As mentioned above, the easiest way to avoid this happening to begin with is to shift when you still have a reasonable cadence (above 80) after backing off the power. Throwing the chain off of the big ring to the outside is usually much easier to resolve, and you should be able to get it back on simply by shifting into the small ring and continuing to pedal. However, if you encounter resistance, DON'T keep pedaling but stop and investigate. I have seen rear mechs ripped clean off when the rider kept pedalling after the slack chain subsequently ‘derailed’ from the rear derailleur. 

RIP Shimano rear derailleur.

The best way to minimise either of these chain derailment scenarios is to have the shifting set up correctly in the first place. Several things matter, including the distance of the front derailleur from the big ring, the limit screws being correctly set, etc.
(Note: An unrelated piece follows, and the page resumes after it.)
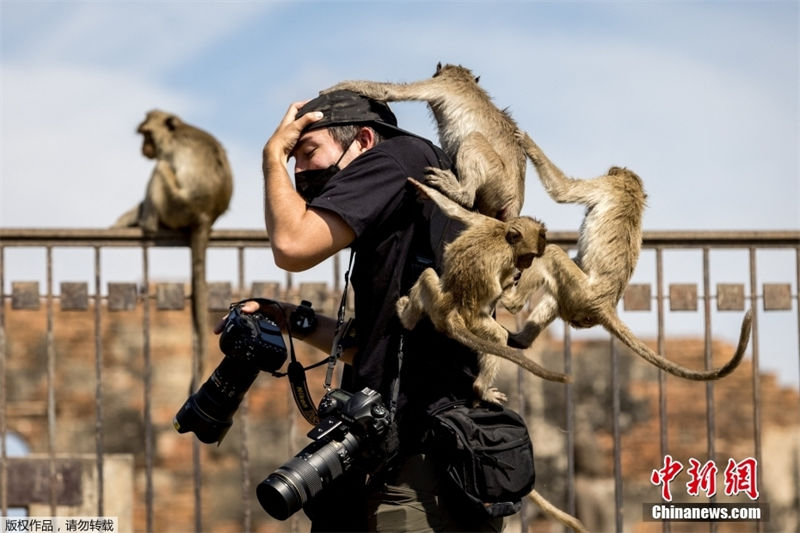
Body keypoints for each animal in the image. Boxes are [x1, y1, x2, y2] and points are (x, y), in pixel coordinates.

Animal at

If you’re unsure, bring your bike to a good mechanic who is familiar with modern road bikes to get it set up correctly. 

Shameless plug: one of the advantages of a trip with us is that if you are not able to resolve your mechanical problem roadside, we are never far away with a full toolkit and hands eager to be dirtied to get you sorted out. 

5. How often should I be maintaining my chain and shifting mech?

As with many questions related to cycling, this depends. If you have been riding in wet/dirty conditions, it’s a good idea to rinse the chain and gears (and the rest of your bike for that matter) directly after the ride with a stream of water. Most suggest you avoid using a pressure sprayer for this purpose, as it can push water into your bearings and cause premature wear. DO NOT oil your chain right after rinsing it, as this will basically seal water within the links, which is the opposite of what you want. How often you lube your chain depends on the kind of lubricant you use. If your chain has been waxed, then you may not need to lubricate it so often, but when you do, use a wax-based lubricant only.

Lube it or lose it.

A couple of other things to think about related to maintaining shifting systems. If you have a bike with mechanical shifting, it's a good idea to replace the shifter cables every year. These thin cables often have to go through sharp bends on their way from the shifters to the derailleur, and over time they can fray and break. This is not something you want to have happen to you in the middle of a hilly ride or big event, as you will lose the ability to shift gears and be stuck in a sub-optimal one. For electronic shifting, the cable issue is gone, but you still need to remember to charge the battery (or batteries) regularly. The batteries for SRAM wireless in particular can get drained quite quickly. The good thing is that if the front one is still good, you can just swap it to the rear derailleur and ride in 1x mode.

Hopefully these shifting tips and tricks make your rides more enjoyable and prolong the life of your bike. 

Bob is the co-founder of CyclingHero and estimates he has shifted his gears over 800,000 times in his 40 years riding road, gravel, and mountain bikes.